Abstract
This paper aims to ascertain how nurses change emotions on the death of patients as they witness death many times. The paper interviewed twelve nurses who had several years of experience. Among these, two interviewees revealed significant changes from the beginning of their nursing careers and after they witnessed the deaths of many patients, hence the paper examined the interviews of these two nurses in detail. The results revealed that novice nurses feel surprised or puzzled when they encounter the death of a patient. There was a tendency among novice nurses to avoid any involvement with such patients because they carry the mental burden of their relationship after the death of these patients. However, after witnessing the deaths of many patients, nurses became actively involved with dying patients and their families, and their emotions towards death changed to sorrow since they knew the life history of the patients beyond their diseases.

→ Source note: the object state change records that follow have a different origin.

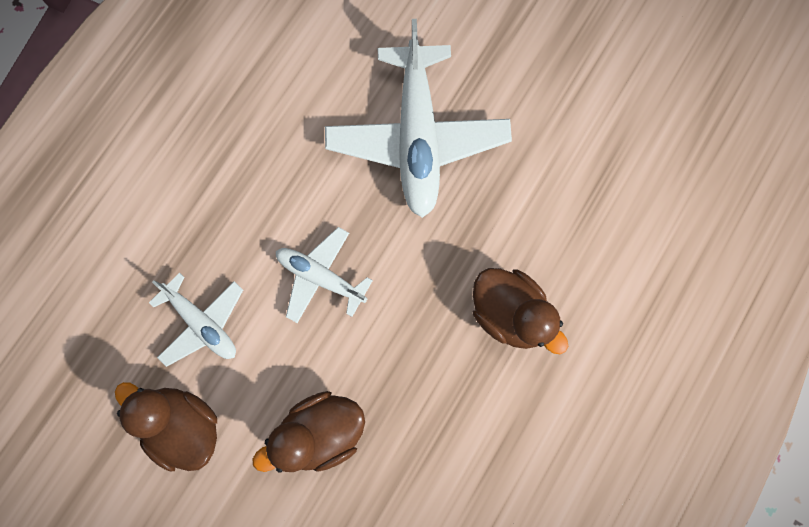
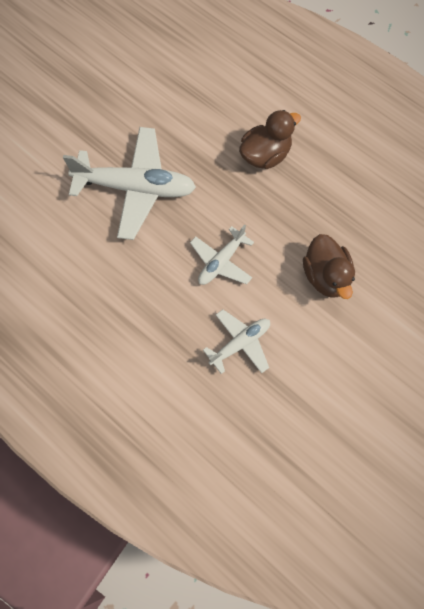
camera: 80 degrees left, 10 degrees down
brown duck [115,382,217,471] -> none

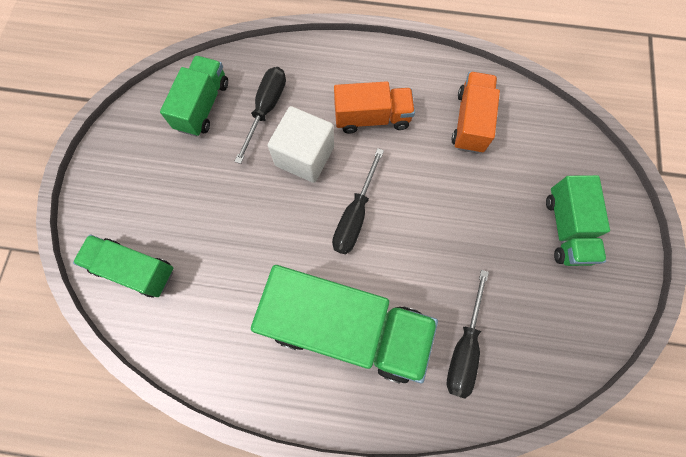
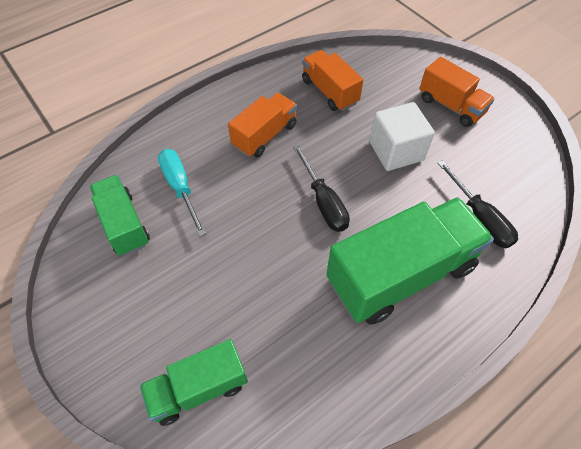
camera: 45 degrees left, 15 degrees down
black screwdriver [234,67,286,164] -> turquoise screwdriver [158,149,206,236]
white cube [268,106,334,183] -> white cube moved to [369,102,435,171]
green truck [546,175,610,266] -> orange truck [419,57,495,127]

This paper discusses why nurses experience these changes. Since they have experienced the death of many patients, nurses have formed a perspective of life and death as peaceful death. First, they have recognized that eventually everyone will die; second, it is ideal that no pain or regret should remain to patients; third, the professional attitude of the nurses intervenes to realize an ideal death for the patients. I contend that this change in the view of life and death has helped the nurses to overcome the mental burden and encouraged them to be involved with dying patients. This involvement of the nurses with their patients can be what Hochschild discussed as an emotional labor, because the nurses managed the emotions of others, by involving the dying patients and their families, so that they had no regret. The nurses managed their own emotions and inducing their sentiments by listening to the patient ’s life history, or suppressing their feelings by viewing life and death as peaceful death.